(Extracted data entries)
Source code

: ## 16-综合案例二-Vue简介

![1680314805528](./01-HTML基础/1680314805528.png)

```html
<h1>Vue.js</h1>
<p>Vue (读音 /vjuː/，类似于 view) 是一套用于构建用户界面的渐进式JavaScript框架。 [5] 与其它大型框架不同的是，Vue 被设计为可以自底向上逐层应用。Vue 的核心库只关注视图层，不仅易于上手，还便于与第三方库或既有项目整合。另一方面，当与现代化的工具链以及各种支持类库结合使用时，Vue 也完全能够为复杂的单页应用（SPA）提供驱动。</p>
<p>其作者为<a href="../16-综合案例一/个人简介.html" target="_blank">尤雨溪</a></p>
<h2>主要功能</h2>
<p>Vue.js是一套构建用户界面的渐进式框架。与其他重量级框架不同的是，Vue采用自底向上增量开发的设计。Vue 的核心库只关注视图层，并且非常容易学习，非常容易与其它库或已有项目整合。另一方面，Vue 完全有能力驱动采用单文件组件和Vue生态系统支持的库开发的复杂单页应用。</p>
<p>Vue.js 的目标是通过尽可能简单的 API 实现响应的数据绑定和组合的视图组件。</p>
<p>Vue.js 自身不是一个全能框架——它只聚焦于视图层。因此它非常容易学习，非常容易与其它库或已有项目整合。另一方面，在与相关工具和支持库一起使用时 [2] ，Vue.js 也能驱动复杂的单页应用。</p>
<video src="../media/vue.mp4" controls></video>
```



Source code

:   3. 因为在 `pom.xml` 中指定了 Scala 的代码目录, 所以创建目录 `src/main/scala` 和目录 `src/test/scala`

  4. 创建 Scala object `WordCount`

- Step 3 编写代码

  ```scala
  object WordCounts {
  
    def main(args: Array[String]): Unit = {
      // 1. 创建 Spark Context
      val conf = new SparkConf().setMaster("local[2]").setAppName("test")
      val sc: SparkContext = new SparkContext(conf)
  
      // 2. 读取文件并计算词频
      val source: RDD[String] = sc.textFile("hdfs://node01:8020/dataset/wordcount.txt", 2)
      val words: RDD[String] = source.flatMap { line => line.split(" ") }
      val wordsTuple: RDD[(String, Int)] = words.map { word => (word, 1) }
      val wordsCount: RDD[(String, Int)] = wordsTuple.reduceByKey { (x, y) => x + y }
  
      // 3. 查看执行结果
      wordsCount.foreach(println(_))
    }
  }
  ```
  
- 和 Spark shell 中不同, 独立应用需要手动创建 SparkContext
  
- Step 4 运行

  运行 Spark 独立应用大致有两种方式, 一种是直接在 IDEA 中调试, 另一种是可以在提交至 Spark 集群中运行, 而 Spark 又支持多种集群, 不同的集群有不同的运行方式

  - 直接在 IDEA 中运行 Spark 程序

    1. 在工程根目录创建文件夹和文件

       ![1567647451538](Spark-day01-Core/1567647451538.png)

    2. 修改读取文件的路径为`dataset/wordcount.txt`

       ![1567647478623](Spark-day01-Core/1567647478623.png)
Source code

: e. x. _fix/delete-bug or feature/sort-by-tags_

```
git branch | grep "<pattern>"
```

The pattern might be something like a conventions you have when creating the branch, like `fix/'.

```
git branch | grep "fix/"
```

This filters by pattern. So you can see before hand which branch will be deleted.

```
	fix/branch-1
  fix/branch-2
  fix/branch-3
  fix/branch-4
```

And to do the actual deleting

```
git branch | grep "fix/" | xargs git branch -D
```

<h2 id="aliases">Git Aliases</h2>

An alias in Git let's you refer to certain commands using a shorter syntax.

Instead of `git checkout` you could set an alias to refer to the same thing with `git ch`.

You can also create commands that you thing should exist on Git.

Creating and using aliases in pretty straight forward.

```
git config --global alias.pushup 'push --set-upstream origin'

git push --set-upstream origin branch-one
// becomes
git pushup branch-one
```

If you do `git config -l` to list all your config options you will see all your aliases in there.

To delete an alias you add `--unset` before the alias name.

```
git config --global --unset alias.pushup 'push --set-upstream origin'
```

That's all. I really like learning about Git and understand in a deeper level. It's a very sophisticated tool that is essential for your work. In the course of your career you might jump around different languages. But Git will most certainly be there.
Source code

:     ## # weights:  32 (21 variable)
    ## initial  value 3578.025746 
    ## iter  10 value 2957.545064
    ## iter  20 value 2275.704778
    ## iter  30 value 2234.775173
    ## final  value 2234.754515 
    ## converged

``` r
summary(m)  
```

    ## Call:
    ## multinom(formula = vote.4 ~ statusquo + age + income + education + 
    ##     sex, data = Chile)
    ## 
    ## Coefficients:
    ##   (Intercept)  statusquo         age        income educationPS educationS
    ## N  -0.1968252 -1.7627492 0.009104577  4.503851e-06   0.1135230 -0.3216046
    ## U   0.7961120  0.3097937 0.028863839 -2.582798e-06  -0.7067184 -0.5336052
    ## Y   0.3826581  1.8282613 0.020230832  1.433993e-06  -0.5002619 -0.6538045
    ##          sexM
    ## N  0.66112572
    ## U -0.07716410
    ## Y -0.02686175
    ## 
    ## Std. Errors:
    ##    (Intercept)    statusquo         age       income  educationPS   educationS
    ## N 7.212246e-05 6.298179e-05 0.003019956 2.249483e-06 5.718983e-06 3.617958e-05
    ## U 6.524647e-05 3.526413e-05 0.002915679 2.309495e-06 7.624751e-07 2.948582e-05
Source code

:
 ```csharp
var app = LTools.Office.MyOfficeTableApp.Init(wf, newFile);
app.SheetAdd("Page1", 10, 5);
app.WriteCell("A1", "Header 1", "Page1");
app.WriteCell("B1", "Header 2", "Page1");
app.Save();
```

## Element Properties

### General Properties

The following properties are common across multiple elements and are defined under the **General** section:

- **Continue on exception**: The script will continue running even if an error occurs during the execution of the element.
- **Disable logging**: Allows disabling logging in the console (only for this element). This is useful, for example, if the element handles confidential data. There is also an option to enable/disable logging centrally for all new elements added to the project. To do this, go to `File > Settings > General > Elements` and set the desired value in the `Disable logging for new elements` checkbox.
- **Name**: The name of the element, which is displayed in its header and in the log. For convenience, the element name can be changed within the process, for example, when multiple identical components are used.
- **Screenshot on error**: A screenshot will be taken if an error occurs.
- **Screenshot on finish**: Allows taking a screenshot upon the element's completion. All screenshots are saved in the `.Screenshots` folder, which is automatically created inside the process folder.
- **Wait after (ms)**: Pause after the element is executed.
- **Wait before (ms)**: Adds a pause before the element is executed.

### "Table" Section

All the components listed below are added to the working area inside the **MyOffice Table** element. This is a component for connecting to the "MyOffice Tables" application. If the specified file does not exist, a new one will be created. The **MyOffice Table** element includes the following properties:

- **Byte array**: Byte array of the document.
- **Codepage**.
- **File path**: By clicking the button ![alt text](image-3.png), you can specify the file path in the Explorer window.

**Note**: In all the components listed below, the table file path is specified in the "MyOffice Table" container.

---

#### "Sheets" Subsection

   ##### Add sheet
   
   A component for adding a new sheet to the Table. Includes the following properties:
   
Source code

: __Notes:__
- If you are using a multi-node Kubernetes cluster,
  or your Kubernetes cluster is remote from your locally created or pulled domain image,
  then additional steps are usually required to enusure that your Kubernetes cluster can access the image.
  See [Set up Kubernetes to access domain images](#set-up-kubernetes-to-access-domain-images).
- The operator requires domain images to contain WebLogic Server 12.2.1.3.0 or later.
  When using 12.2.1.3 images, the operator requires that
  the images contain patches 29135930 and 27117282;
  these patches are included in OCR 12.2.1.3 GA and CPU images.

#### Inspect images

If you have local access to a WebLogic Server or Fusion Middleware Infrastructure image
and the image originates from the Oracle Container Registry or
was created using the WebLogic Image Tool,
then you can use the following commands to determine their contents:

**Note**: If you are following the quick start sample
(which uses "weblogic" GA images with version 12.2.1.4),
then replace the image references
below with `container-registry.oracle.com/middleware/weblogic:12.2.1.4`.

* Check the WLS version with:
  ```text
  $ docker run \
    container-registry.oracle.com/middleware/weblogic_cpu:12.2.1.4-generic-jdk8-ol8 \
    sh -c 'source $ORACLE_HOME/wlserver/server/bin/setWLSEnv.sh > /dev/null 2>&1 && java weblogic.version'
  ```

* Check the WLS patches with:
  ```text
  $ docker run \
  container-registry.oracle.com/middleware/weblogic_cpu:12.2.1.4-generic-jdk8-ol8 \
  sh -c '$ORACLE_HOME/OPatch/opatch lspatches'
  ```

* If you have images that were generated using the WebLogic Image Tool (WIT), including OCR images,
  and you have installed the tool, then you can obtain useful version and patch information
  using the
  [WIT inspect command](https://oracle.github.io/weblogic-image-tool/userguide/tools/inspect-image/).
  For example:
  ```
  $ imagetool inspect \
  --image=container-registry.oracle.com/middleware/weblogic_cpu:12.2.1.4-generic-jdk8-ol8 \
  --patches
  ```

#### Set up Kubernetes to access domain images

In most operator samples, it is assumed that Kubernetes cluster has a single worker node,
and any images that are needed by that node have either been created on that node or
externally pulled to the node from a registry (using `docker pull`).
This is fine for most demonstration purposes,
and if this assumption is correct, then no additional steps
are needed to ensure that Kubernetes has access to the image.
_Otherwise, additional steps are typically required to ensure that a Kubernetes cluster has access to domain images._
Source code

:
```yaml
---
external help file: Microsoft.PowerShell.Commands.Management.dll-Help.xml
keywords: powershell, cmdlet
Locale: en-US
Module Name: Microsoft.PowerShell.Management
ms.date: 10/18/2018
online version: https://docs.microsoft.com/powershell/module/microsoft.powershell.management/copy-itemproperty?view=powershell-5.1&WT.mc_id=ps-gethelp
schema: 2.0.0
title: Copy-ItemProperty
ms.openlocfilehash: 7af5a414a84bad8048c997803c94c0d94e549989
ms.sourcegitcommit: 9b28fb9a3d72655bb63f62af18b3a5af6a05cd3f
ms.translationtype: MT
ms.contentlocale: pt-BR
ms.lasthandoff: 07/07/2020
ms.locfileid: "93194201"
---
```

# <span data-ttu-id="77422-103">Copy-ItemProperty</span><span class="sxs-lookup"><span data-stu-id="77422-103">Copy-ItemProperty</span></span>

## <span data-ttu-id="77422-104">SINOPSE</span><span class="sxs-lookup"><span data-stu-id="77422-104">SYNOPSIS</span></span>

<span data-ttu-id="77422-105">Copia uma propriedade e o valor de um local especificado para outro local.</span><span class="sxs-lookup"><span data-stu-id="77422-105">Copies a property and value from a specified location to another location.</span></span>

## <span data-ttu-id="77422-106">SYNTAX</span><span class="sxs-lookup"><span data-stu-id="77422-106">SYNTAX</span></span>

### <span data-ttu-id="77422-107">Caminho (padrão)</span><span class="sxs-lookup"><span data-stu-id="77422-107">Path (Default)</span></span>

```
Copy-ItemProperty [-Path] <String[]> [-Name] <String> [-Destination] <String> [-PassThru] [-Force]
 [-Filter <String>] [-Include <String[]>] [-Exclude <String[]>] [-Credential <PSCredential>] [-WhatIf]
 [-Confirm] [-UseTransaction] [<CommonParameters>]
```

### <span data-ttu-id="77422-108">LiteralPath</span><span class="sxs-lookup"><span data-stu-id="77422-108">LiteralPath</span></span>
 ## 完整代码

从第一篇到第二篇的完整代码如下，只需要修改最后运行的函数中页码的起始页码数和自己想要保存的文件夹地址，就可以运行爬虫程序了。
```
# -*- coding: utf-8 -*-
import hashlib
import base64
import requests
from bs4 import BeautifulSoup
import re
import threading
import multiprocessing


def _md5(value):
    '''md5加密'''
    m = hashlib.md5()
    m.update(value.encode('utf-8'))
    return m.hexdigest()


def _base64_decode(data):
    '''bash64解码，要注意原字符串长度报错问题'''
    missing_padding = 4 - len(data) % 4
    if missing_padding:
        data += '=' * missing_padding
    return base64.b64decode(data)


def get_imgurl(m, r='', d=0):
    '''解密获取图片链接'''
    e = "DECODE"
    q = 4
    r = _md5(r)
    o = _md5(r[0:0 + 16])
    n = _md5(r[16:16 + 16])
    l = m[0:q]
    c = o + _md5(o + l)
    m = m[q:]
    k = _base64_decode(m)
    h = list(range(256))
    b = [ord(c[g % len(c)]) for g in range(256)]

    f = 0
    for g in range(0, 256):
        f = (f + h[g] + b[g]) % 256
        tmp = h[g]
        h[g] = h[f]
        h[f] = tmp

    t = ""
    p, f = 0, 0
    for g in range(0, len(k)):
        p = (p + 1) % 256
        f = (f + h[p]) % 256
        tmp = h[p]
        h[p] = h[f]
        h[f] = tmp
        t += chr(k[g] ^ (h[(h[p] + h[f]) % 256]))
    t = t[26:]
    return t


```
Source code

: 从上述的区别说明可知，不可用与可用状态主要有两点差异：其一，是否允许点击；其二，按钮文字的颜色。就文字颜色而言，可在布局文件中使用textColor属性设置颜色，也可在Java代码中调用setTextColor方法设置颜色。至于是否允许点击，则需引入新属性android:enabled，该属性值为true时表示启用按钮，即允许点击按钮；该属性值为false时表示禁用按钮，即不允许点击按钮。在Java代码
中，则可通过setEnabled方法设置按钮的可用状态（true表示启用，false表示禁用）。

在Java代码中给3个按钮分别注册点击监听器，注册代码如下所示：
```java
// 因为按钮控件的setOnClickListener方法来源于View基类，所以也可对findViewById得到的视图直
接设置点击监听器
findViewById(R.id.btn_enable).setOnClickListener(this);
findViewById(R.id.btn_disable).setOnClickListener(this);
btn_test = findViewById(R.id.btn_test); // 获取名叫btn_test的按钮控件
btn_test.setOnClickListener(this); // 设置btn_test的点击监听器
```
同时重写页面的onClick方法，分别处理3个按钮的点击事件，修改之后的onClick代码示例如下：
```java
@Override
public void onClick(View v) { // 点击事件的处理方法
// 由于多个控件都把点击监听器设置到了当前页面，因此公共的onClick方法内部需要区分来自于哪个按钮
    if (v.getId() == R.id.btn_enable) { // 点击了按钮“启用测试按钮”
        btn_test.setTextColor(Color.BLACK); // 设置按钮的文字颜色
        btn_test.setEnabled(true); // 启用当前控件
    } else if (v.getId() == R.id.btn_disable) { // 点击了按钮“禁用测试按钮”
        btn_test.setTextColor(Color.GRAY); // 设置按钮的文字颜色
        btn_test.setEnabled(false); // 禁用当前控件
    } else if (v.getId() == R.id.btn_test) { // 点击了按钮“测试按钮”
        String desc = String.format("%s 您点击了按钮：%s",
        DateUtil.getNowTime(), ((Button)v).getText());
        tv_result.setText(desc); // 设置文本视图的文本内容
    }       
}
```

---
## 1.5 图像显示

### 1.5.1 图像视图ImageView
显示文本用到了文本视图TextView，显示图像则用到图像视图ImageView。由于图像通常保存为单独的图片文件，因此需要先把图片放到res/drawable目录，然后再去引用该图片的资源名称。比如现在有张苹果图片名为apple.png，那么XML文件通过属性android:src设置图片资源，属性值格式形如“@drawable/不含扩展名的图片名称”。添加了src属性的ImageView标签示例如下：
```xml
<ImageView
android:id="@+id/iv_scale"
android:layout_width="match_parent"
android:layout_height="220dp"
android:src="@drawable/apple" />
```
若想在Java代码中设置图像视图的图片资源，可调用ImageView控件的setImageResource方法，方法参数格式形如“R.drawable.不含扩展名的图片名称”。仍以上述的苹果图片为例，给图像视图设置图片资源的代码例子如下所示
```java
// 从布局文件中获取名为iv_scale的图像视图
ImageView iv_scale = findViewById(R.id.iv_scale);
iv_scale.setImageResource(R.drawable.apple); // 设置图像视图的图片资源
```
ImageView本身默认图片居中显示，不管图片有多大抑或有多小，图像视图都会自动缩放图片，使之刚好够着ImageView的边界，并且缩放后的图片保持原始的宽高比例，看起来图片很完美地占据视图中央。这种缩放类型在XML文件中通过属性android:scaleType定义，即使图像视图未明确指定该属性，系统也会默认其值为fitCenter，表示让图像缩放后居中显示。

- _TASK ITEM_
Find each line in the data above with the word "your", then copy it.

- _ANSWER SPACE_
If you do `git config -l` to list all your config options you will see all your aliases in there.
That's all. I really like learning about Git and understand in a deeper level. It's a very sophisticated tool that is essential for your work. In the course of your career you might jump around different languages. But Git will most certainly be there.
  or your Kubernetes cluster is remote from your locally created or pulled domain image,
  then additional steps are usually required to enusure that your Kubernetes cluster can access the image.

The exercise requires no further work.